What a difference a year makes.
Shares of Dell slipped 32 percent in the last 12 months as the PC maker struggled with slowing growth in its core businesses. The shares took another knock last week, slipping 6 percent in after-hours trading last Monday when the company warned that its earnings and revenue will fall short of an earlier forecast.
Meanwhile, shares of HP have gained nearly 60 percent over the same period thanks to restructuring moves CEO Mark Hurd made after taking over from Fiorina.
The company beat earnings and revenue estimates for three straight quarters, and analysts and investors will find out Tuesday if Hurd can do it again.
The company reports its fiscal second-quarter results after the market close, and analysts are expecting HP to report earnings of 49 cents a share, a 31 percent increase from a year earlier, and sales of $22.6 billion, up 5 percent from last year, according to a survey by Thomson/FirstCall.
Decent numbers expected
"The overall consensus is that this is going to be a relatively upbeat quarter," said Daniel Morgan, a portfolio manager with Synovus Investment Advisors, adding that a 31 percent rise in earnings would be pretty respectable for a company of HP's size and maturity. (Synovus owns shares of HP in some of its portfolios, but the firm is not actively buying the shares for its tech portfolio.)
Brent Bracelin, an analyst at Pacific Crest Equities, is also expecting HP to turn in a solid quarter, owing mainly to the company's printing business, its largest division.
Bracelin noted that operating margins - revenue after costs - have fallen for several quarters in the imaging and printing business, in part because HP has aggressively cut costs on its printing hardware to become more competitive. But he said margins improved to 14.9 percent in the most recent quarter, and he thinks they can surpass 13 percent this quarter.
The company's imaging and printing business once accounted for 75 percent of the company's profit - mostly from "consumables," such as laser and toner cartridges for printers. Now printing makes up less than 60 percent of HP's profit, analysts say, not because that business is declining, but because the company's other businesses are on the rise.

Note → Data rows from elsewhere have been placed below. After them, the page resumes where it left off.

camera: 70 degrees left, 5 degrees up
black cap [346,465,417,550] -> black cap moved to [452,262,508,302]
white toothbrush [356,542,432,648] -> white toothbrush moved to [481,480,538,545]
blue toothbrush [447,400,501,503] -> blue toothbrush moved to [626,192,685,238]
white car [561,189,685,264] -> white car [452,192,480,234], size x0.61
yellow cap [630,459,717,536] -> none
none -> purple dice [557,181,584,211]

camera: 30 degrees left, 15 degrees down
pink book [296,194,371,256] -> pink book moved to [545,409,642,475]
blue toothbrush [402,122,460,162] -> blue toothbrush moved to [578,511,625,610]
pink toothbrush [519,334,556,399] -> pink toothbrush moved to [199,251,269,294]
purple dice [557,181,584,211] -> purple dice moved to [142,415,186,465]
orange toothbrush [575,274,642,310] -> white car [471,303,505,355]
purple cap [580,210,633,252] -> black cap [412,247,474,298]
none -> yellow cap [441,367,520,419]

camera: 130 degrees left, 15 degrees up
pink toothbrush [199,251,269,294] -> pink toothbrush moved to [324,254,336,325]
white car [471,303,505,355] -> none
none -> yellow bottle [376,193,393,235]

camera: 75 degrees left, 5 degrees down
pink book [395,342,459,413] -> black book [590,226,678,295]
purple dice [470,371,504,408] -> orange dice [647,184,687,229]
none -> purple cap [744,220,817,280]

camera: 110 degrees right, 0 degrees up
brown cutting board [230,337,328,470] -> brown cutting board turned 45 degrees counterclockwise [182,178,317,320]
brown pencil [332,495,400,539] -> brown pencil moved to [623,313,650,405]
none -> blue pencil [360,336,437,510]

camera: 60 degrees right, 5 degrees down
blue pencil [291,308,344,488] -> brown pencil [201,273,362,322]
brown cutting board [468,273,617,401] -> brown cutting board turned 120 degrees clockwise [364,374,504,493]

Bracelin said he expects other divisions to report bigger profits this quarter, including the company's storage and services business, as well as its PC business, which makes up about a third of HP's earnings.
Bracelin said the PC division's contribution to HP's profit is much healthier than it had been a year earlier, and the company appears to have gained some market share at the expense of Dell in the most recent quarter.
HP's share of the PC market rose 22.3 percent, while Dell's dropped 10.2percent, according to data from industry research firm Gartner.
Dell shipped about 9.4 million PCs in the quarter, while HP shipped 8.5 million.
"The fact that Dell had a slip up doesn't mean it's a broad-based PC problem; it's more a Dell problem," said Morgan.
Share gains will be tough to follow While many analysts and investors are expecting solid quarterly results from HP, they point out that the market has already handsomely rewarded the company for its cost-cutting measures.
Looking ahead, analysts and investors say that for the shares to appreciate even more, HP has to grow revenue. That won't be easy given HP's size - it's set to overtake IBM this year as the world's largest tech company as measured by revenue, if analyst estimates prove to be correct.
"HP has too many secular challenges for them to ever be a growth company again," said Mark Lanyon, an equity analyst at Morningstar.
"They are simply too big and too entrenched in declining markets."
Chirag Vasavada, an analyst at T. Rowe Price whose firm owns HP shares in the funds he advises, said HP is caught in an awkward phase when it comes to appealing to investors.
"The value guys who got into this stock early have made their money and, incrementally, are on their way out," he said. "And the growth guys haven't yet come aboard."
HP currently trades at 16.7 times expected 2006 earnings.
"Barring some really unforeseen positive shift in the business model, it looks pretty fully valued right now," said Morningstar's Lanyon.